Three of Aesop's Fables


Aesop's fables are an ancient source of Aryan wisdom, told simply so that White children may understand and benefit. Here are three fables of special significance for our racially confused times.
"I maintain that in three fables of Aesop...there is more wisdom to be found than in all the books of the Talmudists and rabbis and more than ever could come into the hearts of the Jews."

—Martin Luther, On the Jews and Their Lies.


The Tortoise and the Eagle

A Tortoise, discontented with his lowly life and envious of the birds he saw enjoying themselves in the air, begged an Eagle to teach him to fly. The Eagle protested that it was idle for him to try, as nature had not provided him with wings: but the Tortoise pressed him with entreaties and promises of treasure, insisting that it could only be a question of learning the craft of the air: so at length the Eagle consented to do the best he could for him and picked him up in his talons. Soaring with him to a great height in the sky he then let him go, and the wretched Tortoise fell headlong into the sea.

In this parable, do we not see a comparison between the Tortoise's argument and that of the liberal egalitarians, who insist that Blacks can learn to be as civilized as Whites, if only they are given enough of the things that White people have?


The Eagle and the Crow

One day a Crow saw an Eagle swoop down on a Lamb and carry it aloft in its talons. "My word," said the Crow, "I'll do that myself." So it flew high up into the air and then came shooting down with a great whirring of wings on to the back of a Sheep, intending to carry it off. But no sooner had it alighted than its claws got caught in the wool, and nothing it could do was of any use: there it stuck, flapping away and only making things worse instead of better. By and by the Shepherd came along. "Oho," he said, "So that's what you'd be doing, is it?" And he took the Crow and clipped its wings and carried it home to his children. It looked so odd that they didn't know what to make of it. "What sort of bird is it, Father?" they asked. "It's a Crow," he replied, "and nothing but a Crow: but it wants to be taken for an Eagle."

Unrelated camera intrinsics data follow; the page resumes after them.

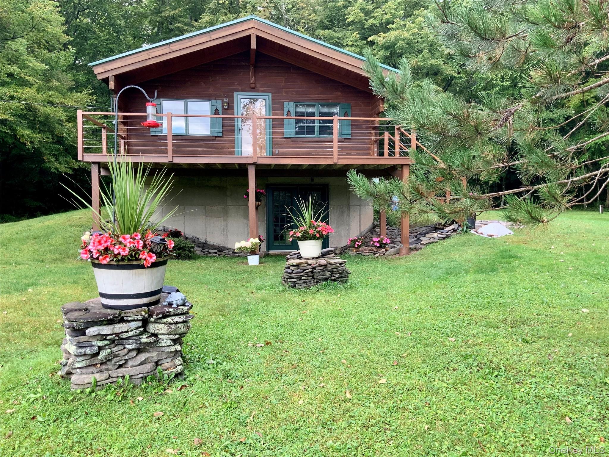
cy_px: 228
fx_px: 510
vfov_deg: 48.2
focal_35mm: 29
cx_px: 304
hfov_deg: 61.7
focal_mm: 3
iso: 50
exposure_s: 1/122
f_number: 1.8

Here we have an obvious comparison between Blacks (a crow is a "black bird") and Whites, whose successes they would imitate, if only they could. Nature gave the Crow and the Eagle different ways of making a living, and disaster would befall either of them if they were to try the ways of the other. The same is true for the races of men.


The Crow and the Swan

A Crow was filled with envy on seeing the beautiful white plumage of a Swan and thought it was due to the water in which the Swan constantly bathed and swam. So he left the neighborhood of the inns, where he got his living by scavenging crumbs and bits of meat left from the plates of the diners, and went and lived among the pools and streams. But though he bathed and washed his feathers many times a day, he didn't make them any Whiter and at last died of hunger into the bargain.

The official Aesop moral for this fable is: "You may change your habits, but not your nature." Indeed, the racial parallel could scarcely be more clear. Non-Whites do not become the equals of Whites by living among them. Mixing the races is unnatural and leads to harm of one sort or another.